Banks hammered for holding rates and pocketing huge profits

By Greg Ansley

Wayne Swan. File photo / Mark Mitchell
Wayne Swan. File photo / Mark Mitchell

Australia's big four banks are facing an increasingly strong coalition of outraged consumers, farmers, politicians and business leaders in a stand-off over interest rates.

The Reserve Bank , by deciding yesterday to resist a third consecutive cut and hold the official cash rate steady at 4.25 per cent, may have brought some of the heat upon itself, but fury is still aimed directly at the Commonwealth, ANZ, National Australia and Westpac banks.

The central bank's decision angered sectors such as the embattled housing industry and unions covering manufacturing, tourism and other industries hard hit by the strength of the Australian dollar.

But the major banks are the prime target after indicating they would not be bound to follow any Reserve Bank rate reductions.

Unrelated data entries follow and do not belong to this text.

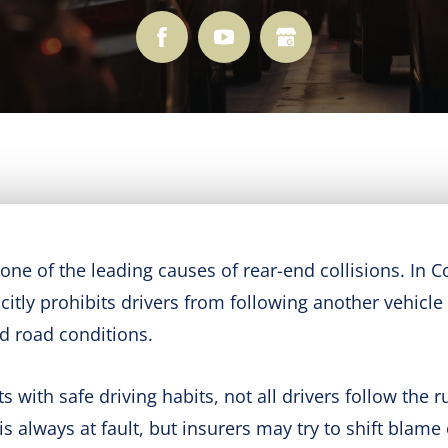
s one of the leading causes of rear-end collisions. In 
citly prohibits drivers from following another vehicl
nd road conditions.
with safe driving habits, not all drivers follow the rul
s always at fault, but insurers may try to shift blame 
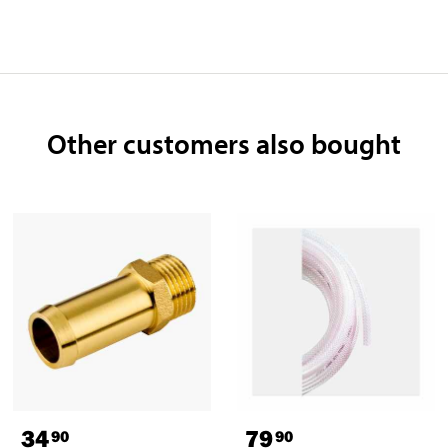
Other customers also bought
34
79
90
90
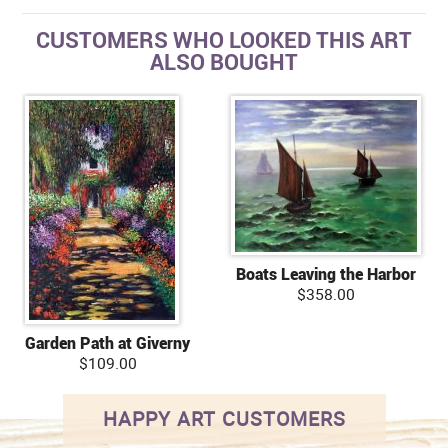
CUSTOMERS WHO LOOKED THIS ART
ALSO BOUGHT
Boats Leaving the Harbor
$358.00
Garden Path at Giverny
$109.00
HAPPY ART CUSTOMERS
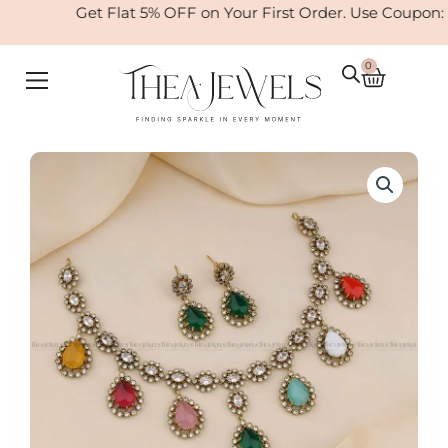
Skip
Get Flat 5% OFF on Your First Order. Use Coupon:
to
content
0
Cart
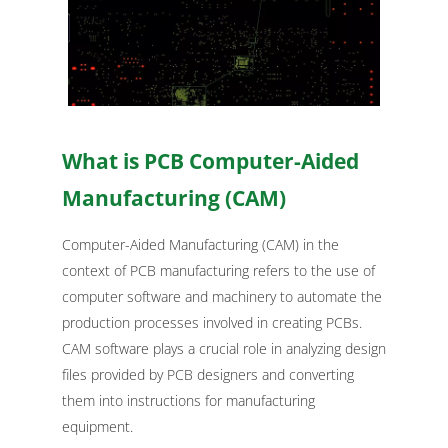
What is PCB Computer-Aided
Manufacturing (CAM)
Computer-Aided Manufacturing (CAM) in the
context of PCB manufacturing refers to the use of
computer software and machinery to automate the
production processes involved in creating PCBs.
CAM software plays a crucial role in analyzing design
files provided by PCB designers and converting
them into instructions for manufacturing
equipment.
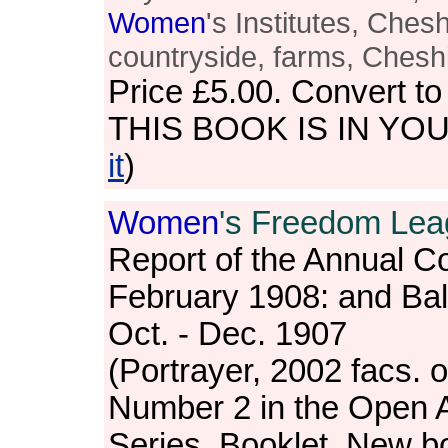
Women
's Institutes, Cheshi
countryside, farms, Cheshi
Price
£5.00
. Convert t
THIS BOOK IS IN YO
it
)
Women
's Freedom Lea
Report of the Annual C
February 1908: and Ba
Oct. - Dec. 1907
(Portrayer, 2002 facs. o
Number 2 in the Open 
Series. Booklet. New bo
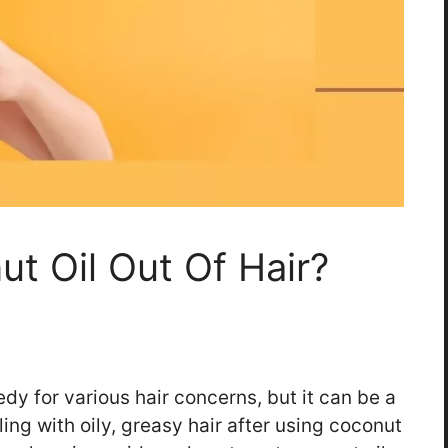
t Oil Out Of Hair?
edy for various hair concerns, but it can be a
ling with oily, greasy hair after using coconut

The NAB, which yesterday reported a 7.7 per cent rise in first-quarter cash profit to A$1.4 billion ($1.8 billion), has said it will keep its standard variable rate below those of the other major banks for the rest of the year. It stopped short of promising to follow official cash rate reductions.

The banks have argued that offshore funding costs have soared because of the European debt crisis, and that local costs have also risen because of stronger competition for deposits, and from minor lenders buoyed by the axing of mortgage exit fees.

But critics have dismissed the argument, with unions and farmers saying new regulations might be needed to bring the banks into line.

Australian Council of Trade Unions president Ged Kearney said the majors could not justify failing to pass on Reserve Bank rate cuts when their combined profit last year reached A$25.2 billion and their chief executives earned a combined A$28.6 million.

The big four also slashed 3300 jobs last year, with a further 730 announced so far this year.

National Party leader Warren Truss said that only one agribusiness lender, Suncorp Agribusiness, passed on the Reserve Bank's full 0.5 per cent rate cut in November and December last year.

Treasurer Wayne Swan said there was no excuse for banks not to pass on reductions in the official cash rate, and urged customers to shop around. He said the major banks were hugely profitable, with net interest margins back to pre-GFC levels and returns on equity far higher than for American or European banks, but believed they had a right, "irrespective of any particular market condition, to maintain forever huge profitability".